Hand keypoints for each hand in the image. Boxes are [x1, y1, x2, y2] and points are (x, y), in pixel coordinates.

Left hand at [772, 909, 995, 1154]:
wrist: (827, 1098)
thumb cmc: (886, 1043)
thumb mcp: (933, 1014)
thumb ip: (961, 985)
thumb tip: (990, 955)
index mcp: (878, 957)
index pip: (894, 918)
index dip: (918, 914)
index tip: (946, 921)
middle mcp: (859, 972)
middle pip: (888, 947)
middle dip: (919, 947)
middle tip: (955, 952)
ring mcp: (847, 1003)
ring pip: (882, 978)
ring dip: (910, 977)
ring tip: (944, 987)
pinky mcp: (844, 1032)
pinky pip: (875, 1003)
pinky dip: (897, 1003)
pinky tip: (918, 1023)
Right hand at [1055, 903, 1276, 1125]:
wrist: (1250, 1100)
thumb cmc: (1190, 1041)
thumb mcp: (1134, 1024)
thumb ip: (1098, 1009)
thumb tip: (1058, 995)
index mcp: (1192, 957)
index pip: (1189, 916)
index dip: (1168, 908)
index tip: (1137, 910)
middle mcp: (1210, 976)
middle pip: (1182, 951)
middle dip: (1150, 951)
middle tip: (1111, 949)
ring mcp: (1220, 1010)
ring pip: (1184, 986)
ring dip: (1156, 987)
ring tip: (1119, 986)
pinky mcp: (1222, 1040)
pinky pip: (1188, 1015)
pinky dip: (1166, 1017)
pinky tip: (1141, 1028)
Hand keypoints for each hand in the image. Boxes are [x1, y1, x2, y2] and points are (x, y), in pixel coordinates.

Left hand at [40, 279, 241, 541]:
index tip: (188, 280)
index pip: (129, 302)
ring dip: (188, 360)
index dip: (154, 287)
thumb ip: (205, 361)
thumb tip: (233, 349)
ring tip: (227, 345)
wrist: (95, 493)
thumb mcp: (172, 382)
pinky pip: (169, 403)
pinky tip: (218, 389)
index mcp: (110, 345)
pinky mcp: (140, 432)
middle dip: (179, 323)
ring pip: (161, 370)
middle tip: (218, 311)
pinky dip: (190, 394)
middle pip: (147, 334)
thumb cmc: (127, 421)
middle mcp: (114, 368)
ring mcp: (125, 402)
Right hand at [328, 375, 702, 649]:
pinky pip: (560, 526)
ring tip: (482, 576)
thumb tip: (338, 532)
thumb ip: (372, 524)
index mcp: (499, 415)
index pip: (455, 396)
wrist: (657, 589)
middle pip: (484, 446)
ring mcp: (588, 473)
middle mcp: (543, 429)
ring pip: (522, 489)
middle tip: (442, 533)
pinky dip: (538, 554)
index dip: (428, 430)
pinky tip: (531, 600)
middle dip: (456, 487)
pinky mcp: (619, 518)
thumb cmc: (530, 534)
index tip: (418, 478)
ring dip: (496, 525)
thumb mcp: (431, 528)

........

**About this task:**
Among the lines above, repeat exactly those from the line with "ring pip: (882, 978)" to the line with "thumb cmc: (530, 534)", counting both ends.

**Answer section:**
ring pip: (882, 978)
ring dip: (910, 977)
ring tip: (944, 987)
pinky mcp: (844, 1032)
pinky pip: (875, 1003)
pinky dip: (897, 1003)
pinky tip: (918, 1023)
Right hand at [1055, 903, 1276, 1125]:
wrist: (1250, 1100)
thumb cmc: (1190, 1041)
thumb mcp: (1134, 1024)
thumb ip: (1098, 1009)
thumb tip: (1058, 995)
index mcp: (1192, 957)
index pip: (1189, 916)
index dip: (1168, 908)
index tip: (1137, 910)
middle mcp: (1210, 976)
middle pip: (1182, 951)
middle dip: (1150, 951)
middle tip: (1111, 949)
ring mcp: (1220, 1010)
ring pip: (1184, 986)
ring dip: (1156, 987)
ring tip: (1119, 986)
pinky mcp: (1222, 1040)
pinky pip: (1188, 1015)
pinky dip: (1166, 1017)
pinky tip: (1141, 1028)
Hand keypoints for each hand in the image. Boxes are [x1, y1, x2, y2] and points are (x, y), in pixel coordinates.

Left hand at [40, 279, 241, 541]:
index tip: (188, 280)
index pip: (129, 302)
ring dip: (188, 360)
index dip: (154, 287)
thumb ip: (205, 361)
thumb tip: (233, 349)
ring tip: (227, 345)
wrist: (95, 493)
thumb mcp: (172, 382)
pinky pip: (169, 403)
pinky tip: (218, 389)
index mcp: (110, 345)
pinky mcp: (140, 432)
middle dip: (179, 323)
ring pip: (161, 370)
middle tip: (218, 311)
pinky dip: (190, 394)
middle pip: (147, 334)
thumb cmc: (127, 421)
middle mcp: (114, 368)
ring mcp: (125, 402)
Right hand at [328, 375, 702, 649]:
pinky pip: (560, 526)
ring tip: (482, 576)
thumb tip: (338, 532)
thumb ip: (372, 524)
index mcp: (499, 415)
index pip: (455, 396)
wrist: (657, 589)
middle pip: (484, 446)
ring mcp: (588, 473)
middle mcp: (543, 429)
ring pip: (522, 489)
middle tip: (442, 533)
pinky dip: (538, 554)
index dip: (428, 430)
pinky tip: (531, 600)
middle dip: (456, 487)
pinky mcp: (619, 518)
thumb cmc: (530, 534)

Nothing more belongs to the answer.